Возможно, не одного Валентинова приводил в грот Андрей Белый. А если даже Муни не был с ним на месте революционной расправы, то разговоры о «Бесах», о революции, о будущем России они вели, что заставило Муни в письме воскликнуть:
С Белым, Мережковским, Достоевским порываю окончательно. Лично ни с тем, ни с другим, ни с третьим. Относительно третьего тоже лично. Поймешь? Что с Белым? Он мне все же дорог, хотя не нужен. В ненависти к ненависти клянусь на мече. Торжественность комическая только по форме. (июль 1909 года)
Валентинов помнил слова, Белым сказанные: «Кратер откроют люди кремневые, пахнущие огнем и серою!» Не из огненных ли речей Андрея Белого порхнуло в прозу Муни название «Кремневое. По крайней мере, на географической карте по берегам Волги и Шексны я такого села не отыскала.
Замысел Муни, как и повесть Андрея Белого должен был закончиться трагедией, и жертвой, скорее всего, стала бы Грэс. Смертью героини обрывалась пьеса «Жизни легкое бремя»; и в романе Грэс должны были уничтожить «люди кремневые». В представлении Муни любви нет места на земле: ее терзают, убивают, уничтожают. В нем жил даже не Шатов — «Шатушка», как называла его в «Бесах» хромоножка. С жалостью и нежностью вглядывался он в жалкие, лишенные любви существа.
Конечно, о «прозе Муни» можно говорить условно, конечно, незавершенность, фрагментарность ее толкает нас в область предположений. Но обращение к прозе было ему необходимо и целительно, как бутылка с бромом, которую Муни, по словам Ходасевича, временами таскал с собой.
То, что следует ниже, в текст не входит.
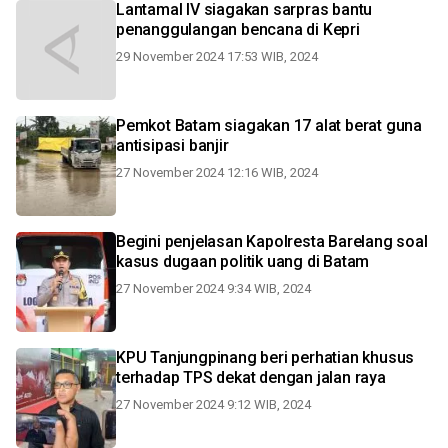
Lantamal IV siagakan sarpras bantu
penanggulangan bencana di Kepri
29 November 2024 17:53 WIB, 2024
Pemkot Batam siagakan 17 alat berat guna
antisipasi banjir
27 November 2024 12:16 WIB, 2024
Begini penjelasan Kapolresta Barelang soal
kasus dugaan politik uang di Batam
27 November 2024 9:34 WIB, 2024
KPU Tanjungpinang beri perhatian khusus
terhadap TPS dekat dengan jalan raya
27 November 2024 9:12 WIB, 2024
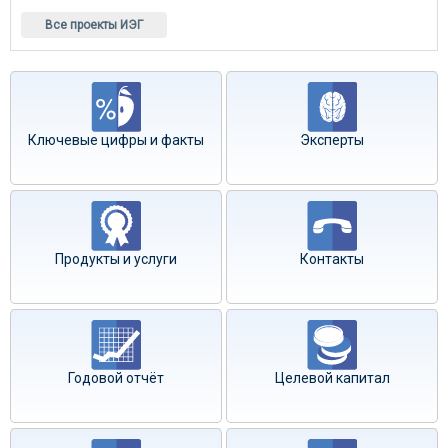
Все проекты ИЭГ
Ключевые цифры и факты
Эксперты
Продукты и услуги
Контакты
Годовой отчёт
Целевой капитал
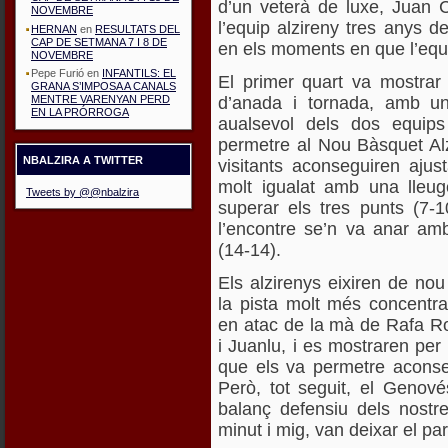
d’un veterà de luxe, Juan C
NOVEMBRE
l’equip alzireny tres anys d
HERNAN
en
RESULTATS DEL
CAP DE SETMANA 7 I 8 DE
en els moments en que l’equ
NOVEMBRE
Pepe Furió
en
INFANTILS: EL
El primer quart va mostrar 
GRANA S’IMPOSA A CANALS
d’anada i tornada, amb un
MENTRE VARENYAN PERD
EN LA PRÓRROGA
aualsevol dels dos equips
permetre al Nou Bàsquet Alz
NBALZIRA A TWITTER
visitants aconseguiren ajus
molt igualat amb una lleug
Tweets by @@nbalzira
superar els tres punts (7-1
l’encontre se’n va anar amb
(14-14).
Els alzirenys eixiren de nou
la pista molt més concentra
en atac de la mà de Rafa R
i Juanlu, i es mostraren p
que els va permetre aconse
Però, tot seguit, el Genov
balanç defensiu dels nostr
minut i mig, van deixar el par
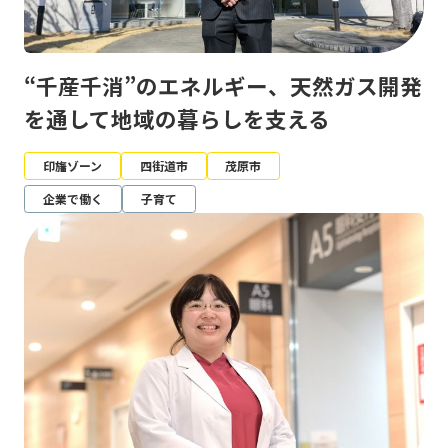
“千産千消”のエネルギー、天然ガス開発
を通して地域の暮らしを支える
印旛ゾーン
四街道市
茂原市
企業で働く
子育て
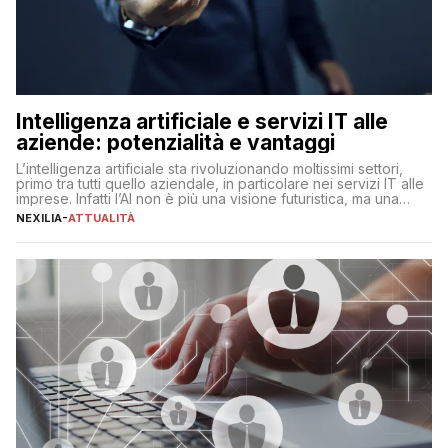
Intelligenza artificiale e servizi IT alle
aziende: potenzialità e vantaggi
L’intelligenza artificiale sta rivoluzionando moltissimi settori,
primo tra tutti quello aziendale, in particolare nei servizi IT alle
imprese. Infatti l’AI non è più una visione futuristica, ma una
realtà operativa che sta portando a un cambio significativo in
NEXILIA
-
ATTUALITÀ
ogni ambito. L’inserimento delle tecnologie di intelligenza
artificiale porta non solo all’ottimizzazione di diverse
operazioni, bensì comporta […]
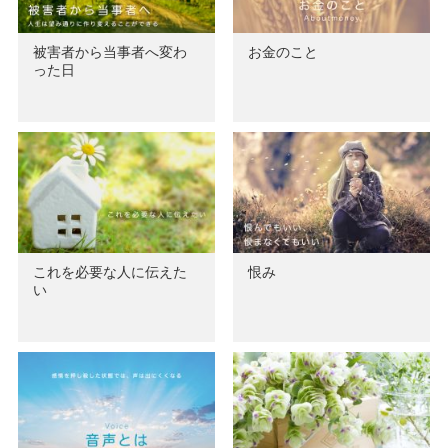
被害者から当事者へ変わ
お金のこと
った日
これを必要な人に伝えた
恨み
い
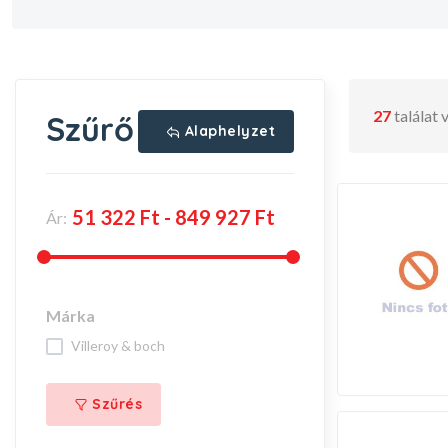
27
találat
Szűrő
Alaphelyzet
Ár:
Márka
villeroy & boch
Szűrés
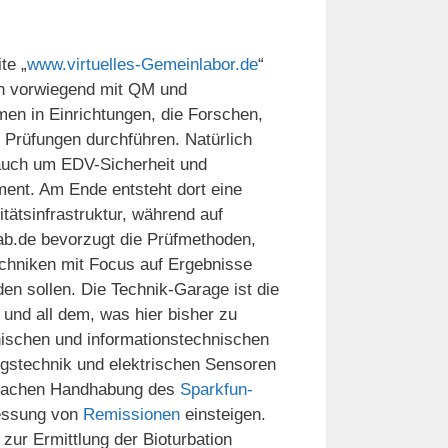
te „
www.virtuelles-Gemeinlabor.de
“
ch vorwiegend mit QM und
men in Einrichtungen, die Forschen,
 Prüfungen durchführen. Natürlich
auch um EDV-Sicherheit und
nt. Am Ende entsteht dort eine
tätsinfrastruktur, während auf
.de bevorzugt die Prüfmethoden,
chniken mit Focus auf Ergebnisse
en sollen. Die Technik-Garage ist die
und all dem, was hier bisher zu
nischen und informationstechnischen
ngstechnik und elektrischen Sensoren
infachen Handhabung des
Sparkfun-
 Messung von
Remissionen
einsteigen.
zur Ermittlung der Bioturbation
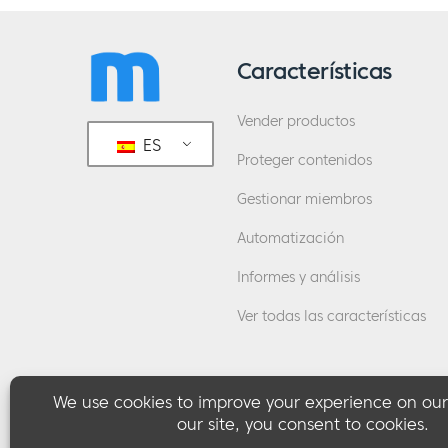
Características
Vender productos
ES
Proteger contenidos
Gestionar miembros
Automatización
Informes y análisis
Ver todas las características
Это был способ оборвать бесконечный монолог, способ преодолеть одиночество, шагнув в иное, эпическое пространство. Он соединял повести и рассказы общими героями, местом действия: Межгород — тот самый город, что получил в наследство герой рассказа «Власть», и здесь разворачивается действие «На крепких местах». В прозе у Муни появлялось иное зрение, иной масштаб, открывалась историческая перспектива, выводившая автора «на крепкое место».
В стихах же, по мере того, как истаивали десятые годы и все сильнее пахло войной, усиливались тоска, отчаяние, ожидание конца. Сказав о Муни «симптом», Ходасевич имел в виду не только литературу (для него Муни — литературный герой символизма, в жизнь воплотивший теоретические постулаты). Муни был человеком «со стыдящимся взглядом», он остро чувствовал время, собственную вину за грех безверия, безлюбия, за нескладные судьбы близких, ослабление отношений и связей, и все, с ним происходящее, воспринимал как расплату.
Драконьи зубы я посеял,Разжав жестокий, страшный зев,А ветер по полю развеялМой приневоленный посев.
И странные взошли химеры:Их стебель ломок, цепок хвост.И я в отчаянье без мерыГляжу на их проворный рост.